"The Parable of the Poet" von Joel Ross: Der Glaube an Musik

Der Vibraphonist Joel Ross ist ein Perfektionist mit Ganzkörpereinsatz, der jetzt ins Poetische geht
von  Ssirus W. Pakzad
Sein ätherisches Treiben verdichtet sich zunehmend und entwickelt eine soghafte Dynamik: Joe Ross.
Sein ätherisches Treiben verdichtet sich zunehmend und entwickelt eine soghafte Dynamik: Joe Ross. © Ssirus W. Pakzad

Ein typischer Joel Ross-Moment verläuft so: Setzt der schmale Mann auf der Bühne zum Solo an, dauert es nur wenige Takte, bis er sich am Vibraphon in einen Taumel spielt. Der 27-jährige Amerikaner geht mit dem ganzen Körper in die Musik hinein, wirbelt die Schlegel mit solch unbändiger Energie über die Metallplatten seines Instruments, dass ihm alle paar Sekunden die Brille von der Nase zu rutschen droht. Dass er während seiner Eskapaden mit der Präzision und Wucht eines Drummers und dem harmonischen Knowhow eines Pianisten vorgeht, kommt nicht von ungefähr.

Arbeitsschritte:
#1 Wie alt ist Joel Ross laut dem Lesetext über den Vibraphonisten?
#2 Gib aus dem Lesetext über Joel Ross den Abschnitt von „Ein typischer Joel“ bis einschließlich „nicht von ungefähr.“ wortgetreu aus.

Erfasste Daten:
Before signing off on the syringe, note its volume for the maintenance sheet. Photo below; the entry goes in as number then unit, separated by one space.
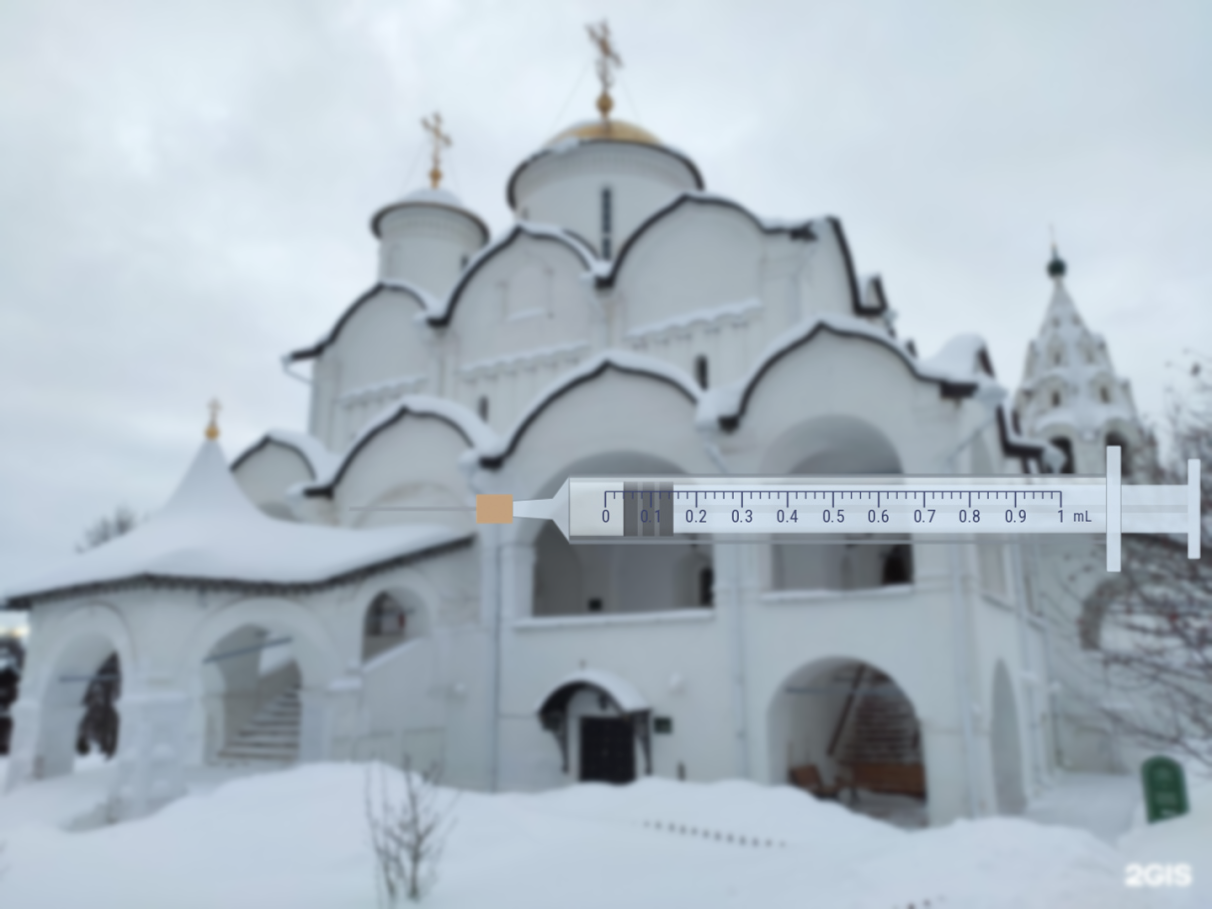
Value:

Antworten:
#1 Er ist 27 Jahre alt.

#2
Ein typischer Joel Ross-Moment verläuft so: Setzt der schmale Mann auf der Bühne zum Solo an, dauert es nur wenige Takte, bis er sich am Vibraphon in einen Taumel spielt. Der 27-jährige Amerikaner geht mit dem ganzen Körper in die Musik hinein, wirbelt die Schlegel mit solch unbändiger Energie über die Metallplatten seines Instruments, dass ihm alle paar Sekunden die Brille von der Nase zu rutschen droht. Dass er während seiner Eskapaden mit der Präzision und Wucht eines Drummers und dem harmonischen Knowhow eines Pianisten vorgeht, kommt nicht von ungefähr.